Calder: The Conquest of Space by Jed Perl has been sitting in my BookOutlet wish list for nearly four months. Whilst clearing out said wish list last night, I came upon the aforementioned book and wondered why it was there. As much as I love Rodin and Giacometti, I’m not particularly knowledgeable about sculpture; Too much of what’s called sculpture these days looks nothing more than a mish-mash of nonsense with a pseudo meaningful title attached, so I don’t pay it too much mind. Yet, I digress.
One can always recognise a Calder. I’ve been able to since I saw my first Calder at 12, at the National Gallery of Art in Washington, D.C. Since then, in certain pockets of this country, all over this globe, I have come across either a gliding mobile or a static several ton steel behemoth with his signature. With every siting I stop, stare and smile. In physics, kinetic energy is defined as the energy an object has when it’s in motion. When I watch an Alexander Calder mobile in motion, the energy that object has is one of immense elation. A happiness that passes on to me, knowing I am alive in the here and now.

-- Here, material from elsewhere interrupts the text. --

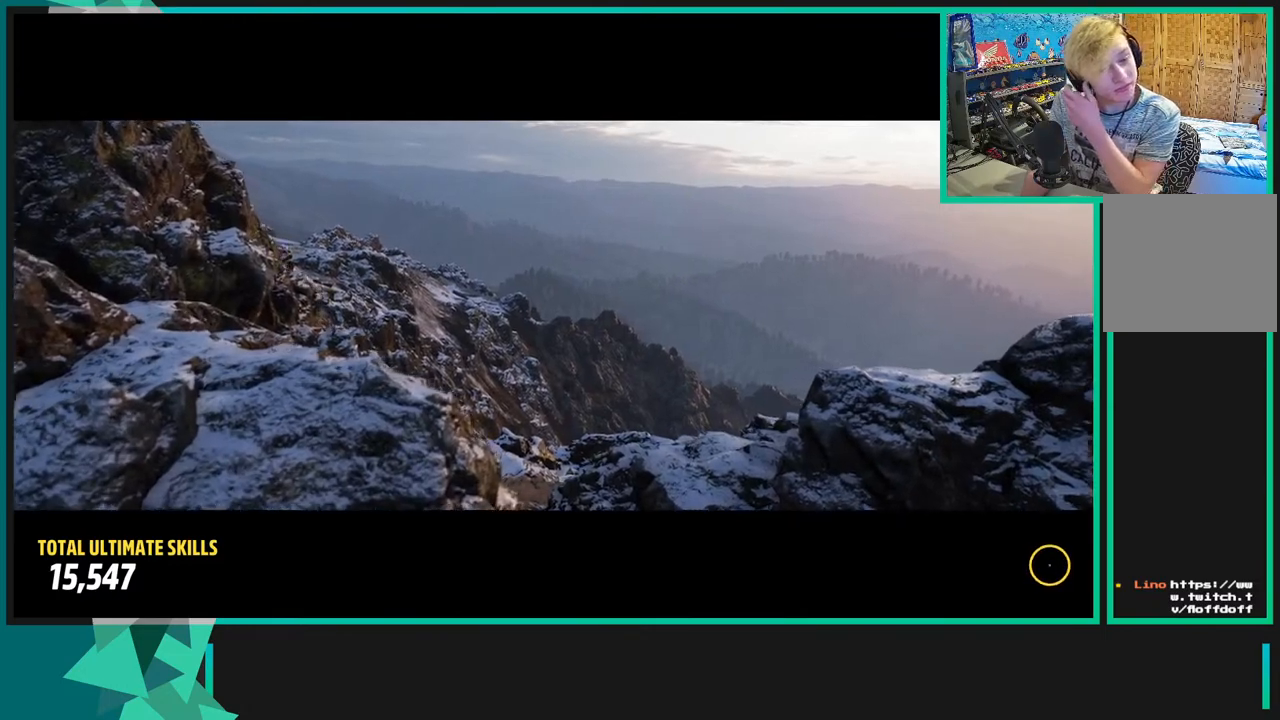
{"buttons": ["R2"], "left_stick": "center", "right_stick": "center", "events": []}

During his formative years, Calder lived a peripatetic life with his artist parents. Once he settled in place he moved to another, a pattern that continued into his adult life until he found renown. Could this early existence of constant movement be the reason for his creating the mobile? A construct of many pieces that makes a whole, which when in contact with natural forces moves. It’s extraordinary that before he was 13 he’d made various smaller versions of what he’d in later life make on a larger scale. Testament that nature nurtures what’s inherently biologic in us. Growing up as child who moved around a lot, I searched for an anchor to keep me in place; That was writing. My formative years are quite foggy, but what’s vivid are the stories and plays and show’s I’d create to entertain myself. These worlds were my own, homes that would remain the same when people, places and things around me constantly morphed.
Why do I like Calder? Because when I find myself before or underneath his mobiles, I think of what it’s like to be a child. There’s a joyful sense of play in his swinging metal works, a magical wonder as to where a piece will fly. Like the paintings of Joan Miro, the simple silliness in the construction of Calder’s piece’s is like that of kinder at play, full of merriment and wonder. Too often art is thought to be a very serious medium, one of heavy meaning and rigidity. We forget that the creation of art is basically grown-ups at play. We may often create to make a statement, yet we must not forget that to evolve, there has to be jubilation.
Maybe I will get that book after all.